__To-do item__
If a line below contains the string "sans", return that line.

*** Dataset records ***

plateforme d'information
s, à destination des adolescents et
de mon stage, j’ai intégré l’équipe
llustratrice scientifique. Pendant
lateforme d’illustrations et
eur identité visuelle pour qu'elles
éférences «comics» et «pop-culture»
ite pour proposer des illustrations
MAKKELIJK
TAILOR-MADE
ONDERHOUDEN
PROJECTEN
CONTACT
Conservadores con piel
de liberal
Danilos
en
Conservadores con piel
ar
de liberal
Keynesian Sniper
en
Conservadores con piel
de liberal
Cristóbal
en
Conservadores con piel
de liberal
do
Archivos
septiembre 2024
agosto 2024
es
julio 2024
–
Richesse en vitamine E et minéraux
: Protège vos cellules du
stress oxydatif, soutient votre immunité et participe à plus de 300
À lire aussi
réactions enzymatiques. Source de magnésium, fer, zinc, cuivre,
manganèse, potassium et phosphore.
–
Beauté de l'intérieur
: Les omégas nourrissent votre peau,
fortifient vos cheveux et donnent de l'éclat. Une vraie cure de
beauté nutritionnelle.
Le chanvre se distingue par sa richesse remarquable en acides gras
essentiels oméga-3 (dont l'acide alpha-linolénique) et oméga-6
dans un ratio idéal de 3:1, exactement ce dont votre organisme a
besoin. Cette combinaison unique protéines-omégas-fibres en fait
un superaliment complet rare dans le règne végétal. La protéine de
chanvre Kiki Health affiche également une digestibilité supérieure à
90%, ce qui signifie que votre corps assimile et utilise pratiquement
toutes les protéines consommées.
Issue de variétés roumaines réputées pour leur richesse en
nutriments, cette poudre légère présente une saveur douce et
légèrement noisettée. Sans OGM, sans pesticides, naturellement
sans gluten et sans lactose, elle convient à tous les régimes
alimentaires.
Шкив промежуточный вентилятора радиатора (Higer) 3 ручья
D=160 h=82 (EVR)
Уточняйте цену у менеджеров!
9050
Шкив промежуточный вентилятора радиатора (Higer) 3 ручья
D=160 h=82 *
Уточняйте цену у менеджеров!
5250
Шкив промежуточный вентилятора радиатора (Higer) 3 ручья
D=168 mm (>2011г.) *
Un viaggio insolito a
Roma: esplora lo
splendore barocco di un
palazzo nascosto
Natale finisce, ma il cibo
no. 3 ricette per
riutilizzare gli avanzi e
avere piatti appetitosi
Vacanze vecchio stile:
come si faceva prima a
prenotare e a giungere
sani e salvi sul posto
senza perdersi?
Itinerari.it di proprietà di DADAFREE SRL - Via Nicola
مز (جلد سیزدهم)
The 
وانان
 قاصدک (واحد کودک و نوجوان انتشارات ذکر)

*** End of Dataset records ***

__Written solution__
légèrement noisettée. Sans OGM, sans pesticides, naturellement
sans gluten et sans lactose, elle convient à tous les régimes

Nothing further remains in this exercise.